Lost data: Spreadsheets are merely as safe since the server/system they lay on. Should they be continued a computer harddrive, there’s a risk that every the information will likely be lost contrary occurs that computer or laptop. Spreadsheets will also be at risk of freezing/stalling and unless case manager is used to saving on a regular basis, there is a dangerous that data and work will probably be lost.

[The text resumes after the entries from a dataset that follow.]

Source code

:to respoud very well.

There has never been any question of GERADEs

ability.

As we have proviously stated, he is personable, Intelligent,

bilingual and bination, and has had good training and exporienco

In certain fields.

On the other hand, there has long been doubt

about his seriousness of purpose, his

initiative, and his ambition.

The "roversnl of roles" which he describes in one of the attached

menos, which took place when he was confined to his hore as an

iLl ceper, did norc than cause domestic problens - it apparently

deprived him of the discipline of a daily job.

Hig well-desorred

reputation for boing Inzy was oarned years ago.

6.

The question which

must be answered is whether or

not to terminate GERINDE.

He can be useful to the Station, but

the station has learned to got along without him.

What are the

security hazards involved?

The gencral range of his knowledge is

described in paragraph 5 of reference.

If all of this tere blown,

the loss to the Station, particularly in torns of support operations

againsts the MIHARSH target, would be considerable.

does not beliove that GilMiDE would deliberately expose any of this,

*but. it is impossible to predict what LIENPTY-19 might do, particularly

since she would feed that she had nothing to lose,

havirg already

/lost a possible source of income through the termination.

Trouble keeping data up-to-date: Many events have multiple event managers, all utilizing the same spreadsheets to organise and plan various areas. Problems arise when managers update spreadsheets without informing another event mangers the spreadsheet has evolved. If event managers have a copy with the master spreadsheet and work with that, the property owner soon becomes out of date. Additionally, there are issues when several event manger needs to get the spreadsheet at the same time. Merely one editable copy can be opened, causing the others to get ‘read only’ – detaching the power to make updates.
Hard to create reports to determine success: A key portion of event management could be the capability to analyse event success. It is crucial to achieve the power to understand what is really a particular event successful as well as what has to be measured so that you can analyse event performance. Using spreadsheets makes mtss is a difficult job. Although creating graphs and charts could be easy on spreadsheets, the amalgamation and sorting with the data can be an extremely complicated and time-consuming task. It is often the case that when using spreadsheets, the game of measuring event performance is forgotten or dismissed.
Not enough management information: Similarly to the problem in creating reports to analyse performance, additionally there is a lack of management information overall. For companies organising many events annually it’s important to have the ability to use a clear picture of such events all together; understanding delegate numbers, budgets and other KPI’s across all events will help shape event strategy in the future.